Bot real interest rate and privatization were both very important steps towards achieving “financial liberalisation”. But, not being so fond of such high level of liberalism, the governments kept interfering with market economy on so many occasions. On the other hand, inventing “private monopolies” to replace public monopoly, people like Carlos Slim started to heave up their anchors using the privatization winds that emerged under THATCHER, REAGAN and ÖZAL. While that real interest rate-mania was helping companies and people make excessive amounts of money, privatizations had caused unjust enrichment. In the meantime, public sector was continuing to grow using funds from real interest based bonds/bills as well as from the privatization or public offering of enterprises.

But things did not end there. Banks and Financial Institutions started to act as intermediaries for governments that were going into debt almost consistently. The damage was already done when banks and financial institutions remembered their actual responsibilities. The 2001 financial crisis in Turkey and the 2008 financial crisis in the United States are both good examples of this situation. These two catastrophic events made people finally understand that they had to build a great wall between the Investment Banking and the Commercial Banking.

But it was just a little bit too late. Privatization and real interest rate practices deviated from their original purpose, and public-owned enterprises started to cause negative impacts on markets, not to mention savings gap. Therefore, real interest rates and privatization have both become questionable notions today.

I don’t think it would be a good idea to question the philosophy behind the real interest rate and privatizations because neither of them was properly implemented and they were both corrupted. Today, we are discussing the negative real interest rates and nationalization again because of the coronavirus threat. We are the way we are today because of a system that doesn’t allow “free competition” in any way, a system where the politics and diplomacy have huge influence on market activities. Neither privatizations nor real interest rate shall be blamed for this because we were never been able to meet the market requirements of either practices.

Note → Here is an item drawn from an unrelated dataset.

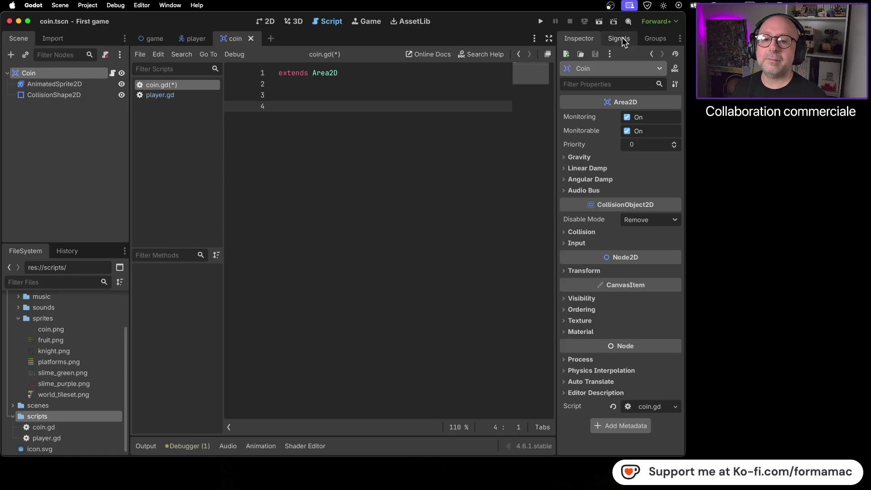
Compare the Coin node's Signals tab against the tutorial, then bring up Startpage in Firefox.
key("super+Tab")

A process where regulatory authorities impose price ceilings on sectors, public enterprises compete unfairly with private sectors and where governments that are constantly in debt try to seize private savings through loans and taxes cannot exactly be considered “free market”. The things that will happen from now on would bring a brand new economic approach where the central government will have a say and intervene if necessary instead of allowing market abuse and manipulation.

“System might change again….”

I do strongly believe that there will be fundamental changes to the operation of state politics and the state’s organisational structure throughout the world. But, if we are to implement a particular doctrine or a system, it should be implemented properly. I think we all know what happened when we tried to use liberalism as a slave to capitalism and public sector.

Millions of people became richer and wealthier under this regime. But, the situation we are going through right now shows us that we need a system that can treat everyone equally. Still, we have no other motivation than “money” to make us want to do better. Money or wealth should not be a reason for our laziness to improve our humanity, our attitude towards living beings, and our desire for discovering new things.

On the 7th anniversary of my father, Prof. Dr. Erdoğan ALKİN’s death, I remember our humanist conversations we used to have when we were at home together. Some of these conversations were particularly focused on this very subject of “New World Order”. I really miss talking to him.